A scene from "The Following." (David Giesbrecth / FOX )
“The Following,” a new Fox drama about the hunt for a cult of killers is coming under scrutiny in the wake of the elementary school shooting in Newtown, Conn., last month.
Premiering on Jan. 21, “The Following” stars Kevin Bacon as a former FBI agent trying to hunt down a group of murderers who are inspired by a charismatic serial killer who is behind bars. The show, which has received good buzz, has no shortage of blood and gore.
Fox Broadcasting Entertainment Chairman Kevin Reilly defended “The Following” on Tuesday at the semi-annual Television Critics Assn. Press Tour in Pasadena.
“I’m putting on an excellent thriller, I’m not glorifying killers,” Reilly said. “Part of what we do on television is provide escapism. It could be laughter, it could be fantasy, it could also be your worst nightmare come to life.”
The issue of violence in media has heated up lately after Newtown and last summer’s mass shooting at a movie theater in Aurora, Colo. Reilly said Fox takes the issue seriously. However, he didn’t think television should be singled out as a culprit.

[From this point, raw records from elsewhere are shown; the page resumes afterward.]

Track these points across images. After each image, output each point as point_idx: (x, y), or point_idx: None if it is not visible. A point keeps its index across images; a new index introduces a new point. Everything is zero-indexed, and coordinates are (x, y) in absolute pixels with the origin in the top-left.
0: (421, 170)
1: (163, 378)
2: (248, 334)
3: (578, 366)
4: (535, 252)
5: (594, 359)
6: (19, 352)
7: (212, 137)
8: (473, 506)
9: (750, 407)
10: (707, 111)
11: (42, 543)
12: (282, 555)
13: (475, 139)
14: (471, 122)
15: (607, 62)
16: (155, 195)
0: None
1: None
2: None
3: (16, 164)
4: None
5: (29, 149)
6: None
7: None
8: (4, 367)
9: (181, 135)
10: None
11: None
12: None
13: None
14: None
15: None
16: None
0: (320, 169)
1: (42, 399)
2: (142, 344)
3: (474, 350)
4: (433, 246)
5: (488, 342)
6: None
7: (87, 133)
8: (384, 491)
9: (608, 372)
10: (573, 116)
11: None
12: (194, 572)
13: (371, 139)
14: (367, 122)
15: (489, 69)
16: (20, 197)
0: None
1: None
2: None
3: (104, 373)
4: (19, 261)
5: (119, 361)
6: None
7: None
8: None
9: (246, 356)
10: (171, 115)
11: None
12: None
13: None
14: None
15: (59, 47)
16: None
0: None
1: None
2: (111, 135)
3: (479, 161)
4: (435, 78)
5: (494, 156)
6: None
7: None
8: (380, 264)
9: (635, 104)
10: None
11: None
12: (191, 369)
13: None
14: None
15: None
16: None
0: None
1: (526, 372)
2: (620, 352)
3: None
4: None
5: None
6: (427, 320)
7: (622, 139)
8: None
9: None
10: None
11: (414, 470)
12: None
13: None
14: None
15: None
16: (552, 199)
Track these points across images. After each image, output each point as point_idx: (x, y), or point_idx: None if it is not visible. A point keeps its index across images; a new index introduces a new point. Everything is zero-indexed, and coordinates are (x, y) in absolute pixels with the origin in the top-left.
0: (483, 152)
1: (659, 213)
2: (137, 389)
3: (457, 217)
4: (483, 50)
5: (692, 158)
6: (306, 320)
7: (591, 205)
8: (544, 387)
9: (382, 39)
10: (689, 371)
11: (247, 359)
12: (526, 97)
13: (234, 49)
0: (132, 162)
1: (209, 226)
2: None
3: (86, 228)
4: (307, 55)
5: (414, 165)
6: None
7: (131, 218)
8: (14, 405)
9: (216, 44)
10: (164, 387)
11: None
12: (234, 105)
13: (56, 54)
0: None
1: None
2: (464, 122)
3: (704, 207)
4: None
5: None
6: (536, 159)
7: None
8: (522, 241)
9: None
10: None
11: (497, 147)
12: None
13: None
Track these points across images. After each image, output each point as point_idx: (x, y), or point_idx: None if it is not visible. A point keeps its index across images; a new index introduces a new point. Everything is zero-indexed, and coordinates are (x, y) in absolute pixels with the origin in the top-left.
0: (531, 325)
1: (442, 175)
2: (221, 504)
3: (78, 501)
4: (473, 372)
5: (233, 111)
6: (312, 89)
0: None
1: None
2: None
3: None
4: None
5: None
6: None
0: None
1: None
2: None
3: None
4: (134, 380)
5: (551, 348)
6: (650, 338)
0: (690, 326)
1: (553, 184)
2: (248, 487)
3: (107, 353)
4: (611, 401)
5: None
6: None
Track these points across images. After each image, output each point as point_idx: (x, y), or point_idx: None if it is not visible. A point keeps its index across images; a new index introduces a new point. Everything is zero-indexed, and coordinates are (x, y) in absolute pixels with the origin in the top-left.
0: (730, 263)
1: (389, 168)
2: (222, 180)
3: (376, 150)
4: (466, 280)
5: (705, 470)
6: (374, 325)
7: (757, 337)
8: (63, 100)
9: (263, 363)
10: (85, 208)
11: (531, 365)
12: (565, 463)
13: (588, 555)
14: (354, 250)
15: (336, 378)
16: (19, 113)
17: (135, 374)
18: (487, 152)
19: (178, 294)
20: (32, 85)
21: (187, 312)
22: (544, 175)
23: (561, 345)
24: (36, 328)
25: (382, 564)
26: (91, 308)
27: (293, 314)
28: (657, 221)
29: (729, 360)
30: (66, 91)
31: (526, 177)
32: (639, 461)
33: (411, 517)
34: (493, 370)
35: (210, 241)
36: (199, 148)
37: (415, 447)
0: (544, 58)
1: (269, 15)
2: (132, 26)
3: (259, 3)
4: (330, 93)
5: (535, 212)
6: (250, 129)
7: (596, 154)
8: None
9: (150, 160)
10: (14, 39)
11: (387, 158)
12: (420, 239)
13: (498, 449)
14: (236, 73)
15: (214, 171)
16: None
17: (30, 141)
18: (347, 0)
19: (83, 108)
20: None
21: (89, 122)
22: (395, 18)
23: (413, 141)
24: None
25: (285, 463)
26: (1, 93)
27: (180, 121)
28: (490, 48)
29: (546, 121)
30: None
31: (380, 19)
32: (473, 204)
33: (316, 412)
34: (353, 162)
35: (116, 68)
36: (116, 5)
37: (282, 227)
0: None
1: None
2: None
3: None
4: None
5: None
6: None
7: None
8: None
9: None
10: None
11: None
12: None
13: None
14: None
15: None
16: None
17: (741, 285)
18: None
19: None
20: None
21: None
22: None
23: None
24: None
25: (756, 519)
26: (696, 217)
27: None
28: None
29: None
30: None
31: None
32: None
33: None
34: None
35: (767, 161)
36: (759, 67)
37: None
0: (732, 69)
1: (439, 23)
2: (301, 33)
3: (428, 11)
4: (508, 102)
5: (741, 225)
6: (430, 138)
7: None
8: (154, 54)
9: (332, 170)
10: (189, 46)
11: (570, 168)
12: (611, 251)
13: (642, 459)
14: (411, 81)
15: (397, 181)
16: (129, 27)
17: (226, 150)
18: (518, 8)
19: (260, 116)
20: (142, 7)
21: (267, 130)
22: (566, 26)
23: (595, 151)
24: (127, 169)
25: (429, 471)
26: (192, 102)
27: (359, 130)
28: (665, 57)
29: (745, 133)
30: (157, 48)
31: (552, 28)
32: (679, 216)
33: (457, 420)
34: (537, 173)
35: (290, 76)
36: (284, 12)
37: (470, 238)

“We all want to put our finger on one thing and say, 'that’s the problem,'" Reilly said, adding that the role of media should be part of a “broader societal conversation.”
Kevin Williamson, the creator of “The Following,” acknowledged that the show is “not for the faint of heart.” Williamson, whose previous TV credits include “Dawson’s Creek” and “The Vampire Diaries,” said what happens in the real world does “find its way into what I do.” The youthful killers in “The Following,” he added, were influenced somewhat by the Columbine High School shootings. Williamson said he wanted to “shine a light on some of those kids.”
At the same time, Williamson added that he is writing fiction. “I’m a storyteller.”
The controversy around the show could boost ratings, which would be welcomed by Fox given the bad fall the network endured. Fox was down 20% in viewers and adults ages 18-49.
“It’s been a very tough and disappointing season,” Reilly said. Among the disappointments were the Monday night drama “Mob Doctor,” which was canceled, and new Tuesday comedies “Ben and Kate” and “The Mindy Project,” both of which are struggling. Also, the second season of “The X Factor” with Britney Spears as a judge saw its ratings fall from last year.
As in previous years, Fox is hoping “American Idol” will help the network rebound. The show has three new judges – Keith Urban, Mariah Carey and Nicki Minaj – and Fox is hoping that sparks between the latter two will bring in viewers.
“This panel has reinvigorated the show,” said Mike Darnell, Fox’s president of alternative entertainment. Darnell acknowledged that “American Idol” has spurned too many copycats but added, “this is still the king of shows, it is the only one that makes stars.”
Fox also announced plans to develop two limited run dramatic series. One of the series, “Wayward Pines,” is from director M. Night Shyamalan.